C’est dans ce but que le législateur est venu prévoir que dans les espaces remarquables, seuls peuvent être autorisés quelques aménagements légers. Il a alors habilité le pouvoir réglementaire à dresser la liste de ces aménagements légers.
Initialement limités aux chemins piétonniers, à certains objets mobiliers, et à des aménagements nécessaires à l’exercice d’activités agricoles (Cf. décret n° 89-694 du 20 septembre 1989 ancien article R 146-2 du Code de l’urbanisme) la liste des aménagements légers a significativement évolué avec le décret n° 2004-310 du 29 mars 2004 relatif aux espaces remarquables du littoral et modifiant le code de l’urbanisme, avant d’être codifiée à l’article R. 121-5 du Code de l’urbanisme.

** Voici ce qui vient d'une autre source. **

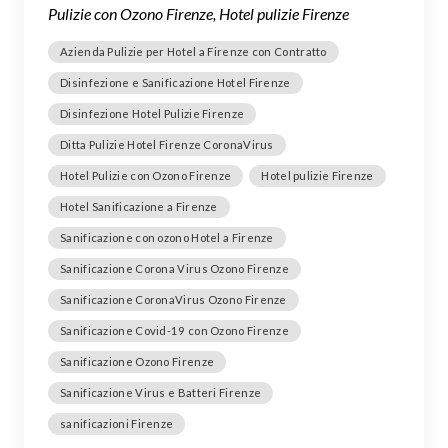
Pulizie con Ozono Firenze, Hotel pulizie Firenze
Azienda Pulizie per Hotel a Firenze con Contratto
Disinfezione e Sanificazione Hotel Firenze
Disinfezione Hotel Pulizie Firenze
Ditta Pulizie Hotel Firenze CoronaVirus
Hotel Pulizie con Ozono Firenze
Hotel pulizie Firenze
Hotel Sanificazione a Firenze
Sanificazione con ozono Hotel a Firenze
Sanificazione Corona Virus Ozono Firenze
Sanificazione CoronaVirus Ozono Firenze
Sanificazione Covid-19 con Ozono Firenze
Sanificazione Ozono Firenze
Sanificazione Virus e Batteri Firenze
sanificazioni Firenze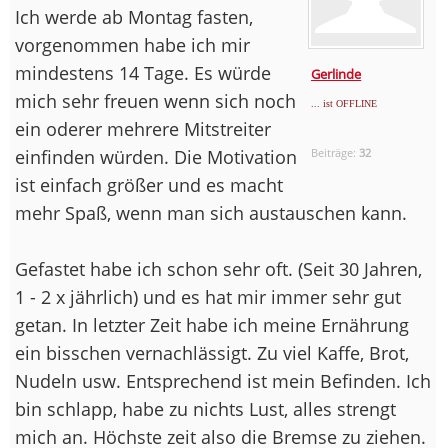
Ich werde ab Montag fasten,
vorgenommen habe ich mir
mindestens 14 Tage. Es würde
Gerlinde
mich sehr freuen wenn sich noch
... ist OFFLINE
ein oderer mehrere Mitstreiter
einfinden würden. Die Motivation
Beiträge:
32
ist einfach größer und es macht
mehr Spaß, wenn man sich austauschen kann.
Gefastet habe ich schon sehr oft. (Seit 30 Jahren,
1 - 2 x jährlich) und es hat mir immer sehr gut
getan. In letzter Zeit habe ich meine Ernährung
ein bisschen vernachlässigt. Zu viel Kaffe, Brot,
Nudeln usw. Entsprechend ist mein Befinden. Ich
bin schlapp, habe zu nichts Lust, alles strengt
mich an. Höchste zeit also die Bremse zu ziehen.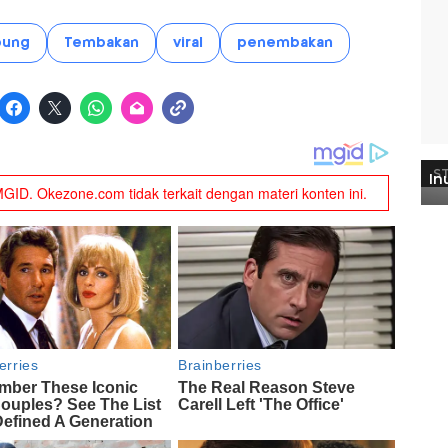
pung
Tembakan
viral
penembakan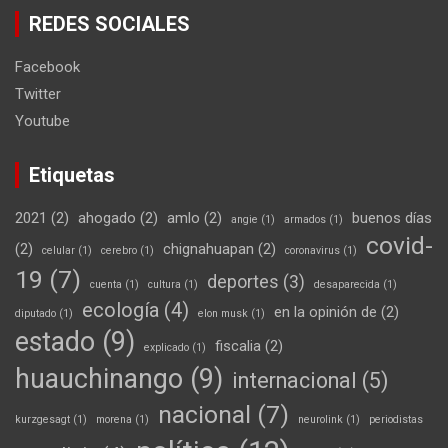
REDES SOCIALES
Facebook
Twitter
Youtube
Etiquetas
2021
(2)
ahogado
(2)
amlo
(2)
buenos días
angie
(1)
armados
(1)
covid-
(2)
chignahuapan
(2)
celular
(1)
cerebro
(1)
coronavirus
(1)
19
(7)
deportes
(3)
cuenta
(1)
cultura
(1)
desaparecida
(1)
ecología
(4)
en la opinión de
(2)
diputado
(1)
elon musk
(1)
estado
(9)
fiscalia
(2)
explicado
(1)
huauchinango
(9)
internacional
(5)
nacional
(7)
kurzgesagt
(1)
morena
(1)
neurolink
(1)
periodistas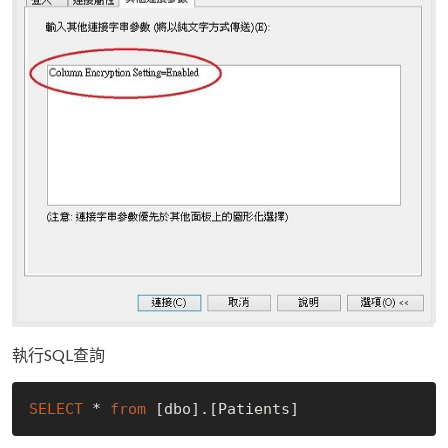
執行SQL查詢
SELECT
 * 
from
[dbo]
.
[Patients]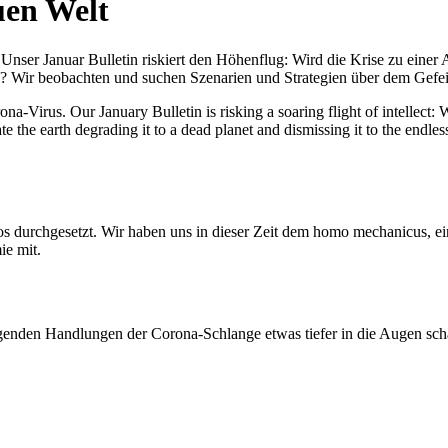
uen Welt
nser Januar Bulletin riskiert den Höhenflug: Wird die Krise zu einer 
All? Wir beobachten und suchen Szenarien und Strategien über dem Ge
-Virus. Our January Bulletin is risking a soaring flight of intellect: Wi
te the earth degrading it to a dead planet and dismissing it to the endl
os durchgesetzt. Wir haben uns in dieser Zeit dem homo mechanicus, e
ie mit.
genden Handlungen der Corona-Schlange etwas tiefer in die Augen sc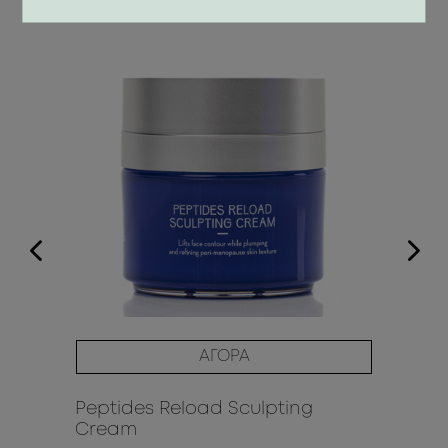
ΑΓΟΡΑ
Peptides Reload Sculpting
Pe
Cream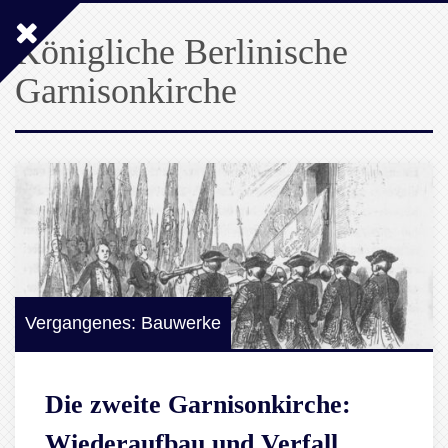
Königliche Berlinische
Garnisonkirche
Vergangenes: Bauwerke
Die zweite Garnisonkirche:
Wiederaufbau und Verfall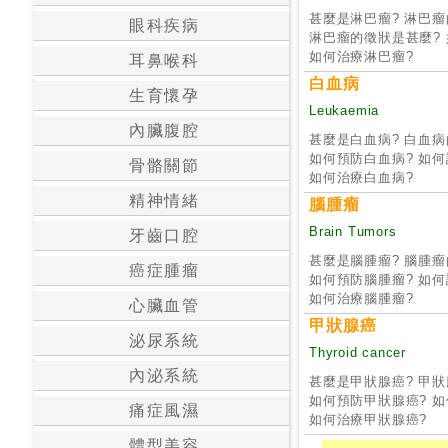
甚麼是淋巴瘤? 淋巴瘤
眼科疾病
淋巴瘤的徵狀是甚麼?
24
如何治療淋巴瘤?
耳鼻喉科
小
時
白血病
生育懷孕
應
Leukaemia
診
內臟腹腔
甚麼是白血病? 白血病
如何預防白血病? 如何
骨骼關節
如何治療白血病?
急
精神情緒
腦腫瘤
症
室
Brain Tumors
牙齒口腔
服
甚麼是腦腫瘤? 腦腫瘤
癌症腫瘤
務
如何預防腦腫瘤? 如何
如何治療腦腫瘤?
心臟血管
甲狀腺癌
公
泌尿系統
Thyroid cancer
立
內泌系統
醫
甚麼是甲狀腺癌? 甲
如何預防甲狀腺癌? 
院
痛症風濕
如何治療甲狀腺癌?
體型美容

L’une des questions qui se posait à la lecture de cette disposition était de savoir si cette liste des aménagements légers autorisés dans les espaces remarquables était limitative ou non ?
La jurisprudence administrative a semblé, dans un premier temps, s’orienter vers une forme de rigorisme en refusant systématiquement d’autoriser d’autres aménagements et travaux, que ceux expressément énumérés par le Code de l’urbanisme, conférant ainsi un caractère limitatif à cette liste (V. CE 20 octobre 1995 n° 151282 BJDU n° 5/95 p. 365 pour une aire de jeux ; CE 27 juin 2005 conservatoire de l’espace littoral et des rivages lacustres n° 256668, s’agissant d’une aire de stationnement avant son ajout à la liste ; CE 13 février 2009 Communauté de communes du canton de Saint-Malo de la Lande n° 295885, s’agissant d’une cale d’accès à la mer ; V. enfin pour la formulation du Conseil d’Etat « La protection instituée par l’article L. 146-6 du code de l’urbanisme implique par elle-même l’inconstructibilité des espaces caractéristiques du littoral, sous réserve de l’implantation d’aménagements légers prévus au deuxième alinéa du même article » (CE 27 septembre 2006, Commune du Lavandou n° 275922, mentionné au tables sur ce point).
Deux jurisprudences du Conseil d’État sont venues, très légèrement, assouplir cette position.
Le Conseil d’Etat a donné un premier infléchissement à l’occasion d’une demande d’autorisation d’abattage d’arbres en vue de l’aménagement d’un chemin d’accès à des bâtiments pour permettre l’intervention des véhicules de lutte contre l’incendie. La Haute juridiction administrative a jugé que « si les dispositions de l’article R. 146-2 du code de l’urbanisme [désormais R. 121-5] ne mentionnent pas les aménagements nécessaires à la lutte contre l’incendie, elles n’ont ni pour objet ni pour effet d’interdire la réalisation de tels aménagements sur des espaces protégés, à la condition qu’il s’agisse d’aménagements légers strictement nécessaires à cette fin » (CE 6 février 2013 Commune de Gassin n° 348278, BJDU n° 3/2013 p. 177)
L’aménagement d’une clôture a été l’occasion pour les juges du Palais Royal de préciser plus amplement le cas des aménagements et travaux autres que ceux autorisés par l’article R. 121-5 du Code de l’urbanisme.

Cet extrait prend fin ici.